MiddleBrook will also buy back rights to Keflex, a drug the company previously sold to raise funds. The remaining money from the Equity Group investment will be used to create a sales and marketing team to sell Moxatag, a once-a-day version of the top-selling antibiotic amoxicillin approved for patients age 12 and older. The company also hopes to restart clinical development of a pediatric version of that drug as well as Keflex, a time-released adaptation of the popular antibiotic cephalexin.
The investment firm - founded by real estate mogul Sam Zell, who also owns The Sun's parent company - will replace Rudnic with John Thievon, a former executive vice president with New Jersey's Adams Respiratory Therapeutics, which markets the expectorant Mucinex. Adams' former chief financial officer, David Becker, will replace MiddleBrook's CFO, Robert C. Low.
The transaction is expected to close within 90 days if approved by shareholders, which is likely. MiddleBrook's three largest shareholders, representing 37 percent of the company, have agreed to vote for the deal.
MiddleBrook, which changed its name from Advancis Pharmaceuticals last year, serves as a case study in the development of biotech companies. Like many of its peers, MiddleBrook never turned a profit and spent far more than it raised in sales to perform clinical trials and gain FDA approval for its drugs. Through its first four years, the company did not report any revenue. During its second four years, MiddleBrook had revenue of about $22 million - but it spent $195.6 million over the same period.
It can take a dozen years and a billion dollars to bring a drug to market, and many small biotech businesses find they can't do it on their own. They often partner with larger pharmaceutical companies looking for new products or allow themselves to be acquired.

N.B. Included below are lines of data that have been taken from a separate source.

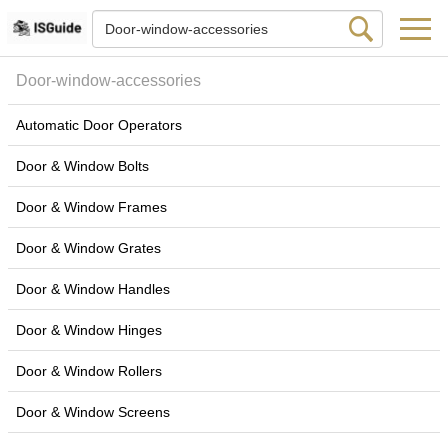
Door-window-accessories
Automatic Door Operators
Door & Window Bolts
Door & Window Frames
Door & Window Grates
Door & Window Handles
Door & Window Hinges
Door & Window Rollers
Door & Window Screens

Rudnic, a former pharmaceutical company executive, founded MiddleBrook in 1999 with $1 million in venture capital funding. The company was based on finding a better way to deliver doses of antibiotic. Typically, antibiotics are taken three or four times a day. But, Rudnic wanted to try "pulse dosing, rapid staccato bursts."

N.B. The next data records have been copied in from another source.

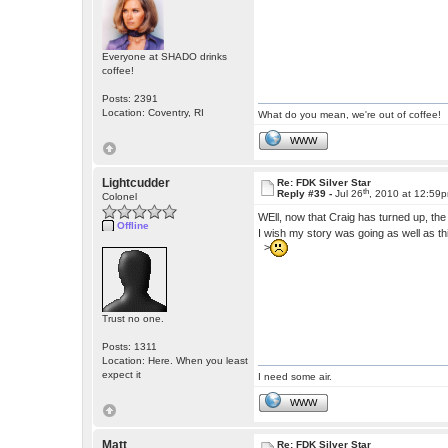
Everyone at SHADO drinks
coffee!
Posts: 2391
Location: Coventry, RI
What do you mean, we're out of coffee!
WWW
Lightcudder
Re: FDK Silver Star
th
Reply #39 -
Jul 26
, 2010 at 12:59
Colonel
WEll, now that Craig has turned up, th
Offline
I wish my story was going as well as th
>
Trust no one.
Posts: 1311
Location: Here. When you least
expect it
I need some air.
WWW
Matt
Re: FDK Silver Star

The early lab work was a success. Pulses appeared to kill germs better than standard dosing. And it seemed to have promise for parents who have long sought out easier and less frequent ways to deliver medicine to their children.
The company raised $60 million in an initial public offering of stock in October 2003, and its lab success led to more private investment.
Needing even more money to go through the lengthy trials needed to bring a drug to market, MiddleBrook struck a deal with giant GlaxoSmithKline in July 2004. Glaxo would provide much of the funding for development in return for a partnership in marketing a pulse-dose version of GSK's antibiotic Augmentin. The deal with an established pharmaceutical company helped boost MiddleBrook's credibility and profile. But Glaxo pulled out of the deal in December of that year.
Running low on money in 2005, MiddleBrook Pharmaceuticals raised enough to complete two final clinical trials the next year on a promising timed-release version of Amoxicillin. It suspended work on its other drug candidates, and bet everything on the two trials.
Both clinical trials failed. The company's board of directors convened an emergency meeting.
"It was seriously discussed - I mean deadly serious - that we fold the company down and distribute the cash," Rudnic recalled in an interview earlier this year. He could not be reached yesterday.
Some board members wanted to liquidate the business back then, paying stockholders about 80 cents a share from the assets remaining, Rudnic said. He pressed the board to roll the dice on one more clinical trial.